Olağanüstü bir dönemden geçilirken başta sağlık emekçileri ve hastaneler için alınacak önlemlerin acilen belirlenmesi gerektiğini söyleyen Kavak, yaşanan sorunları ve taleplerini şöyle sıraladı:
"* Neredeyse tüm sağlık kurumlarının tamamında cerrahi maske ve eldiven dahi temin edemeyen sağlık emekçileri vardır. N95-FFP2 veya N99-FFP3 maskeleri bazı hastanelerde ya hiç bulunmamakta ya da kullanılması gereken birimlerde kişi başına bir adet verilmektedir.
* Yüz kalkanı yerine ergonomik olmayan koruyucu gözlükler ya da nem bariyerleri önlükler yerine su geçiren tek kullanımlık önlük verilmektedir. Bu taleplerin İşçi Sağlığı ve Güvenliği Kurullarına iletilmesine rağmen çözüm oluşturulamamaktadır.
* El dezenfektanı temininde de sorunlar yaşanmaktadır. El dezenfektanlarının 'idareli' kullanılması gerektiği konusunda sıkça kurum içi uyarılar yapılmaktadır.
* Sağlık kurumları için alınacak önlemler içerisinde havalandırma önemli bir yer tutmaktadır. Sağlık kurumlarının havalandırma sistemleri saatte 10 değişim olacak şekilde planlanmalıdır.
* Hastanelerin tüm alanları riskli birim kabul edilmelidir.
* Bazı hastanelerin sadece acilleri dezenfekte edilmektedir. Diğer sağlık ünitelerinde de sağlık hizmeti verilmektedir, bu nedenle tüm ünitelerde gerekli dezenfekte sağlanmalıdır.
* Şüpheli hastanın geldiği durumda hastanelerde hastayla temas halindeki tüm sağlık emekçileri teste tabi tutulmalıdır.
* Acilde ve birinci basamakta yaşanan yoğunluğun azaltılması amacıyla aile hekimliğinde telefon randevuları ile hastalıklar gruplandırılmalı, ivedi olmayan sürkülasyon azaltılmalıdır.

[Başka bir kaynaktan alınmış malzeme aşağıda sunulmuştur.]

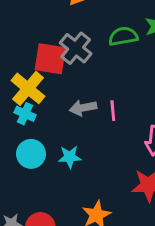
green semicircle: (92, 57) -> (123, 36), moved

* Tuvaletler, yemekhaneler, ofislerde hiç bir şey yokmuş gibi günlük rutin yaşam devam etmektedir. Ortak kullanım alanlarında rahatça virüs bulaşabilir. Ortak kullanım alanlarının hijyeni ve dezenfekte edilmesi uygulaması en hassas şekilde yürütülmelidir.
* Acil eylem planlarının yapılması dahil olmak üzere süreçle ilgili yapılacak her türlü planlama ve hazırlıkta sağlık emekçileri ya da onların temsilcileri sendika ayrımı gözetmeksizin dahil edilmelidir. Yetkili sendika dışındaki sendika temsilcilerinin İşçi sağlığı ve güvenliği kurullarında gözlemci olarak katılma istekleri ret edilmekte, kurullara girmeleri engellenmektedir. Bu engellemelere de son verilmelidir.
* En riskli grup olan sağlık emekçileri için ve toplumun geneli için sağlık emekçileri toplu taşıma kullanması yerine sadece sağlık emekçilerinin kullanımında olacak ve dezenfektasyonu Bakanlık tarafından denetim altına alınacak ücretsiz ve yeterli sayıda servisler sağlanmalıdır.
* Çocukların bir an önce ebeveynleriyle birlikte güvenli alanlara ulaşımlarının sağlanmasını.
* Hijyenik bir ortamda koruyucu, önleyici ve tedavi edici sağlık hizmetine erişimlerinin kolaylaştırılmasını.
* Barınma ve beslenme gibi temel ihtiyaçlarının karşılanmasını.
* Çocuklarla ilgili; ötekileştiren, kutuplaştıran, rekabete dayalı ve şiddet kültürünü besleyen söylem ve haberlerin yapılmamasını.
* Hiçbir çocuk dışarıda kalmayacak şekilde planlama ve önceliklendirme yapılmasını
* Tüm sürecin kapsayıcı, şeffaf, hesap verebilirlik ilkeleriyle işletilmesini talep ediyoruz.”
‘CEZAEVLERİ BOŞALTILMALI’
Kavak, yaptığı açıklamada cezaevlerinde kalan tutuklu ve hükümlülerin durumuna da dikkat çekti. 3 bin 100 çocuğun tek, 780 çocuğun ise anneleri ile birlikte cezaevlerinde kaldığına dikkat çeken Kavak, salgın nedeniyle birçok ülkede cezaevlerinde ayrımsız tahliyeler başlatıldığına işaret ederek, “Türkiye’de iktidarın siyasi tutuklu ve hükümlüler dışındakileri kapsayacak bir çalışmayı hızlandırdığını açıklaması kabul edilemez” dedi.
Kavak, “Biliyoruz ki, son yıllarda çok sayıda muhalif gazeteci, akademisyen, aydın, milletvekili, belediye başkanı, avukat, öğrenci, sendika yöneticisi/üyesi 'terör soruşturması' adı altında tutuklanmıştır. Dolaysıyla cezaevlerinde öncelikle tutukluların hızla tahliyesi sağlanmalı; yaşam hakkı ve ifade özgürlüğü esas alınarak siyasi tutuklular, gazeteciler, yaşlılar, hasta mahkûmlar, çocuklar tahliye edilmeli, infazlar ertelenmelidir” diye konuştu.